━━━━━ TEXTE DE L'EXERCICE
En ce qui concerne les soins du visage à prix élevé, Rosalia Luketina appelle également à la prudence: «Tout ce qui est cher n'est pas forcément mieux.» Dans le cas des crèmes cosmétiques chères, on paie généralement pour le nom de la marque et non pour la qualité des ingrédients.

Beaucoup d'avis négatifs sur Google

Après leur passage à l’institut de beauté, de nombreuses clientes ont déposé des réclamations, se souviennent d’anciens collaborateurs. «Certaines se plaignaient de produits endommagés ou déjà ouverts», raconte Stella S. D'autres auraient reçu des appareils munis de prises électriques étrangères. Au lieu de faire preuve de compréhension, les vendeurs adoptaient souvent une attitude agressive, poursuit cette ancienne employée.

Comme les avis négatifs sur Google s'accumulaient, les collaborateurs, les amis et les connaissances des gérants du réseau de l'entreprise intervenaient eux-mêmes. «Ils écrivaient en concordance des évaluations positives pour redorer le blason du magasin», confie Stella S.

Interrogés par Blick, les propriétaires confirment, mais soulignent que «la grande majorité des évaluations proviennent de vrais clients». Comme dans de nombreux secteurs, il n'est pas rare, selon eux, que des collaborateurs ou des connaissances partagent également leurs expériences.
━━━━━━━━━━
━━━━━ DONNÉES FOURNIES
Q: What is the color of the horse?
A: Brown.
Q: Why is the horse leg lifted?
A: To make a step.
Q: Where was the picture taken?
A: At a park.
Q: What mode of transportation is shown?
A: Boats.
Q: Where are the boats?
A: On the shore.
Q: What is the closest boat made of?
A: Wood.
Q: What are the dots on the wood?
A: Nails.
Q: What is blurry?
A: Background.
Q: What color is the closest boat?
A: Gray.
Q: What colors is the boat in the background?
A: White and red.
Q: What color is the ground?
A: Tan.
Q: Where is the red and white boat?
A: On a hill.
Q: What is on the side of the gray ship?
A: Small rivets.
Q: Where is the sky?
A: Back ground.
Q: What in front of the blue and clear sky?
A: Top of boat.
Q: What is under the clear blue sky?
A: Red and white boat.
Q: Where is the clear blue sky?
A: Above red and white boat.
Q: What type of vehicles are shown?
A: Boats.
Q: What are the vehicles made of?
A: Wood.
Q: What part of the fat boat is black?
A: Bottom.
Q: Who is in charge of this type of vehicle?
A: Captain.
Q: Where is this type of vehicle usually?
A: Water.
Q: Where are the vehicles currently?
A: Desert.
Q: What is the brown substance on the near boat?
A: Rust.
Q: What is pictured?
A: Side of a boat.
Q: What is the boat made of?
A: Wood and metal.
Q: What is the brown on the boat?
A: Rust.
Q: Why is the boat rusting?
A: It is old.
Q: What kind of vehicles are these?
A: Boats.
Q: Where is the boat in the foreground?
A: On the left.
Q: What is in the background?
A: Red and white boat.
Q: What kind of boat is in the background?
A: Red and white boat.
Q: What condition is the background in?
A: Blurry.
━━━━━━━━━━
━━━━━ DONNÉES FOURNIES
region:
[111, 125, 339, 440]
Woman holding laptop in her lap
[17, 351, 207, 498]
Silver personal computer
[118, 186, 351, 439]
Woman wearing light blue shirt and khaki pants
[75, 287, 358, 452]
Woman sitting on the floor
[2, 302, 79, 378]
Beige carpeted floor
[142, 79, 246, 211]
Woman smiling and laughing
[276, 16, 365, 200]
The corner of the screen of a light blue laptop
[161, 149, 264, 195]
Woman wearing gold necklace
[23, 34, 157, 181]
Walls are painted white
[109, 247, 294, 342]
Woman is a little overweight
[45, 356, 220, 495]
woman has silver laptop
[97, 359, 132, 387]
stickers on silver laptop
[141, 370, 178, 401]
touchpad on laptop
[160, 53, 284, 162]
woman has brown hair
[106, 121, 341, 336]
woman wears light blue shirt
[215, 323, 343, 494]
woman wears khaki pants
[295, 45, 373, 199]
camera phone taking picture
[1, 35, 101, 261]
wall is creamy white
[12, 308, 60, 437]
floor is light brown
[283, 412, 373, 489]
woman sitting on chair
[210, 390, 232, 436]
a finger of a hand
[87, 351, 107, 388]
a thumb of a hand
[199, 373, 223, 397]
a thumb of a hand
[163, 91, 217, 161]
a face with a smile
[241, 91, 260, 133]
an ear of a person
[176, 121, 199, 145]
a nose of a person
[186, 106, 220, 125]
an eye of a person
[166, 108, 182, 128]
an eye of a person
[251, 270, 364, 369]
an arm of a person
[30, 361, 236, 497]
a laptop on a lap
━━━━━━━━━━
§ **QUESTIONS**
(1) Selon le texte sur l'institut de beauté, pourquoi des collaborateurs, amis et connaissances des gérants rédigeaient-ils eux-mêmes des évaluations sur Google ? Répondez en une à trois phrases.
(2) Rédigez la suite du texte sur l'institut de beauté, à partir de sa dernière phrase.
Les enregistrements ci-dessus proviennent d'une source distincte du texte.

§ **RÉPONSES PAR TÂCHE**
(1) Les avis négatifs s'accumulaient sur Google. Ces personnes écrivaient donc, en concordance, des évaluations positives pour redorer le blason du magasin.

(2)
«Technologies testées cliniquement»

Les responsables rejettent toutes les autres accusations. «Il ne s’agit pas de simples gadgets achetés en ligne, mais de technologies cliniquement testées et certifiées», affirment-ils. D'après eux, la qualité de leurs appareils résulte de plusieurs années de recherche scientifique. «Nous assumons pleinement la qualité de chacun de nos produits», ajoutent-ils.

Les responsables soulignent en outre que la majorité de leurs clients sont satisfaits: «Dans des cas isolés, des personnes changent d'avis après un achat et tentent de se présenter comme des victimes.» Et les fréquents changements de nom des boutiques? De simples modifications des droits de distribution des produits, selon eux.